• PROBLEM DESCRIPTION
Look through the material and copy each line holding "Villard".

• MATERIAL SUPPLIED
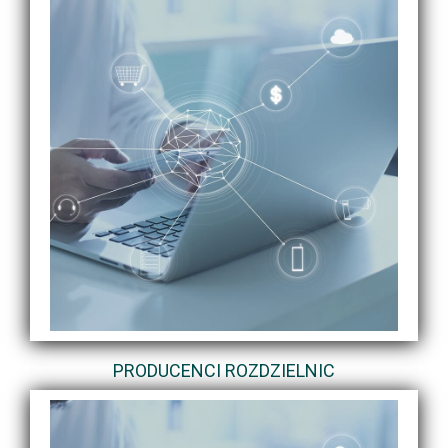
PRODUCENCI ROZDZIELNIC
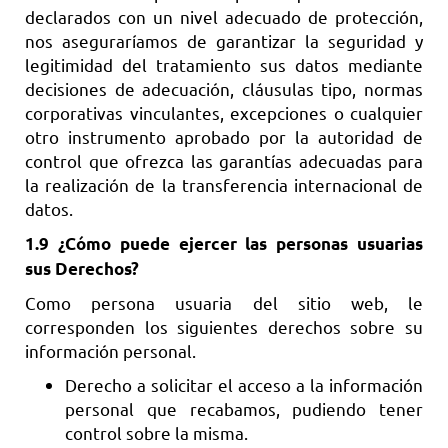
declarados con un nivel adecuado de protección,
nos aseguraríamos de garantizar la seguridad y
legitimidad del tratamiento sus datos mediante
decisiones de adecuación, cláusulas tipo, normas
corporativas vinculantes, excepciones o cualquier
otro instrumento aprobado por la autoridad de
control que ofrezca las garantías adecuadas para
la realización de la transferencia internacional de
datos.
1.9 ¿Cómo puede ejercer las personas usuarias
sus Derechos?
Como persona usuaria del sitio web, le
corresponden los siguientes derechos sobre su
información personal.
Derecho a solicitar el acceso a la información
personal que recabamos, pudiendo tener
control sobre la misma.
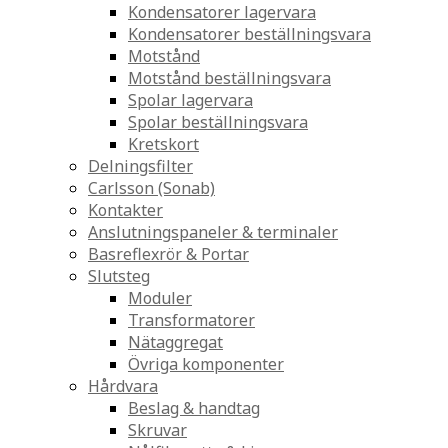
Kondensatorer lagervara
Kondensatorer beställningsvara
Motstånd
Motstånd beställningsvara
Spolar lagervara
Spolar beställningsvara
Kretskort
Delningsfilter
Carlsson (Sonab)
Kontakter
Anslutningspaneler & terminaler
Basreflexrör & Portar
Slutsteg
Moduler
Transformatorer
Nätaggregat
Övriga komponenter
Hårdvara
Beslag & handtag
Skruvar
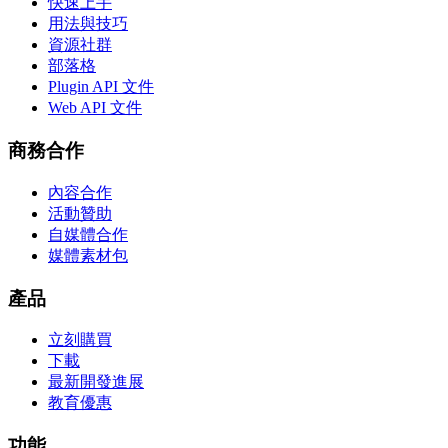
快速上手
用法與技巧
資源社群
部落格
Plugin API 文件
Web API 文件
商務合作
內容合作
活動贊助
自媒體合作
媒體素材包
產品
立刻購買
下載
最新開發進展
教育優惠
功能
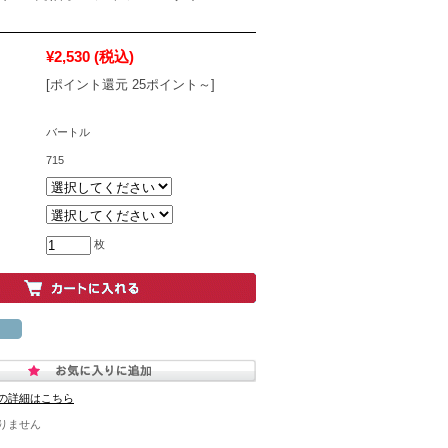
¥2,530
(税込)
[ポイント還元 25ポイント～]
バートル
715
枚
の詳細はこちら
りません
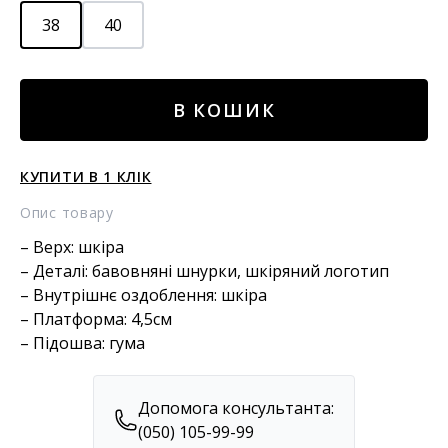
38
40
Шкіряні
В КОШИК
кросівки
draked
кількість
КУПИТИ В 1 КЛІК
Опис товару
– Верх: шкіра
– Деталі: бавовняні шнурки, шкіряний логотип
– Внутрішнє оздоблення: шкіра
– Платформа: 4,5см
– Підошва: гума
Допомога консультанта:
(050) 105-99-99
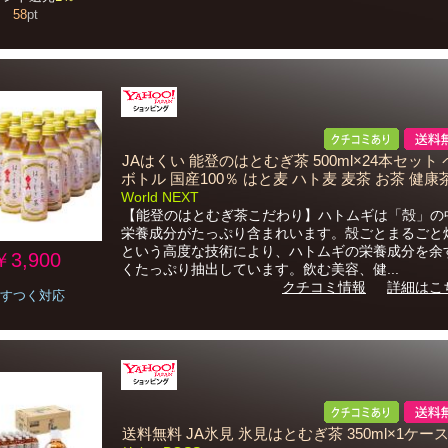
58
pt
JAはくい 能登のはとむぎ茶 500ml×24本セット
ボトル 国産100％ はと麦 ハト麦 麦茶 お茶 健康
World NEXT
【能登のはとむぎ茶こだわり】ハトムギは「殻」の
栄養成分がたっぷり含まれいます。殻ごとまるごと
という高度な技術により、ハトムギの栄養成分を余
￥3,900
くたっぷり抽出しています。飲む美容、健...
クチコミ情報
詳細はこ
すつく対応
送料無料 JA氷見 氷見はとむぎ茶 350ml×1ケース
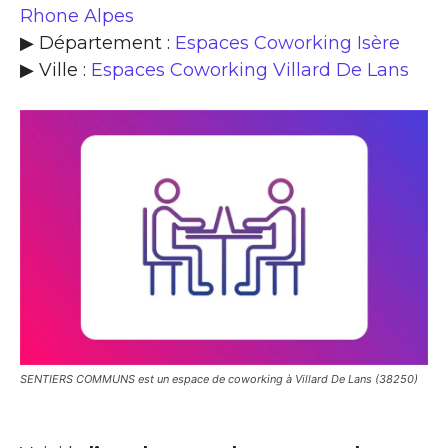
Rhone Alpes
▶ Département :
Espaces Coworking Isère
▶ Ville :
Espaces Coworking Villard De Lans
SENTIERS COMMUNS est un espace de coworking à Villard De Lans (38250)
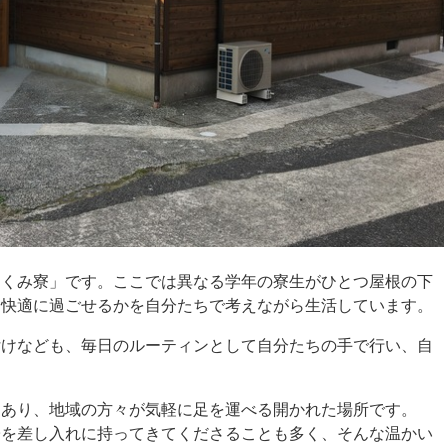
ぐくみ寮」です。ここでは異なる学年の寮生がひとつ屋根の下
、快適に過ごせるかを自分たちで考えながら生活しています。
付けなども、毎日のルーティンとして自分たちの手で行い、自
にあり、地域の方々が気軽に足を運べる開かれた場所です。
子を差し入れに持ってきてくださることも多く、そんな温かい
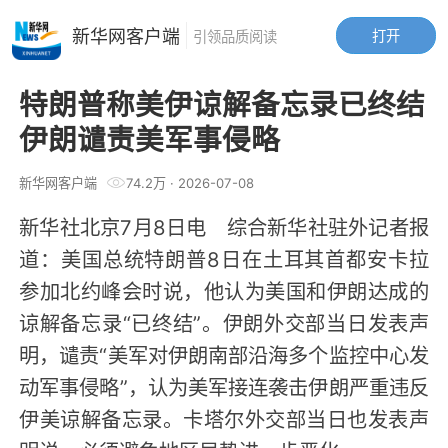
新华网客户端
打开
引领品质阅读
特朗普称美伊谅解备忘录已终结
伊朗谴责美军事侵略
新华网客户端
74.2万
·
2026-07-08
新华社北京7月8日电 综合新华社驻外记者报
道：美国总统特朗普8日在土耳其首都安卡拉
参加北约峰会时说，他认为美国和伊朗达成的
谅解备忘录“已终结”。伊朗外交部当日发表声
明，谴责“美军对伊朗南部沿海多个监控中心发
动军事侵略”，认为美军接连袭击伊朗严重违反
伊美谅解备忘录。卡塔尔外交部当日也发表声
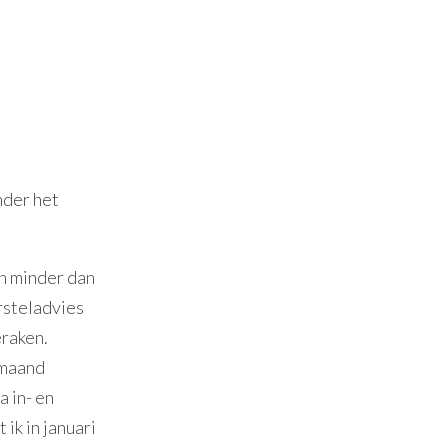
nder het
en minder dan
rsteladvies
eraken.
 maand
a in- en
ik in januari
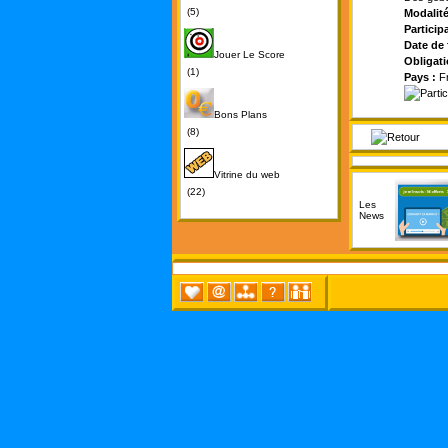
(5)
Modalité
Particip
Date de 
Jouer Le Score
Obligati
(1)
Pays :
Fr
Bons Plans
(8)
Vitrine du web
(22)
Les
News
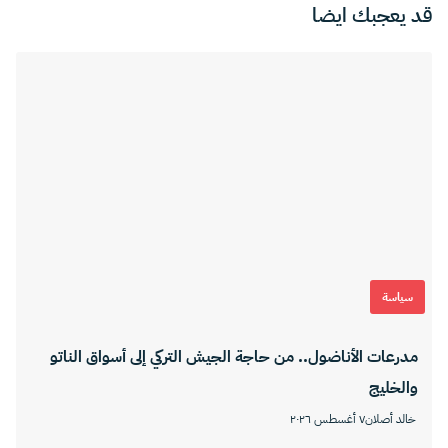
قد يعجبك ايضا
سياسة
مدرعات الأناضول.. من حاجة الجيش التركي إلى أسواق الناتو
والخليج
خالد أصلان
٧ أغسطس ٢٠٢٦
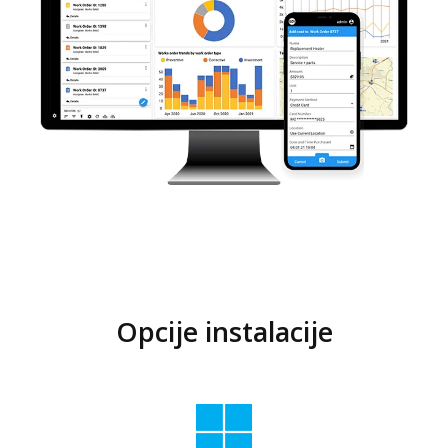
Opcije instalacije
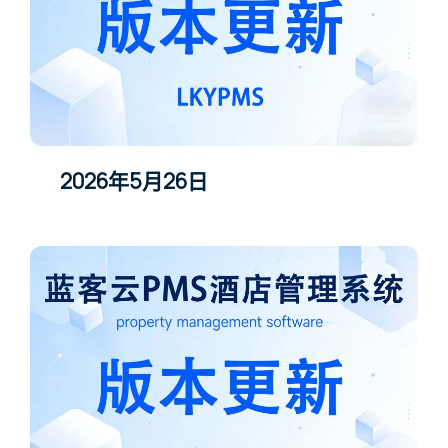
2026年5月26日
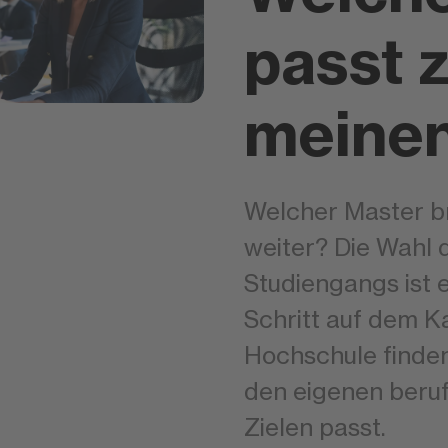
passt 
meinen
Welcher Master br
weiter? Die Wahl 
Studiengangs ist 
Schritt auf dem 
Hochschule finden
den eigenen beruf
Zielen passt.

• RESPONSE TO THE EXERCISE
Espaces Coworking Villard De Lans
SENTIERS COMMUNS est un espace de coworking à Villard De Lans (38250)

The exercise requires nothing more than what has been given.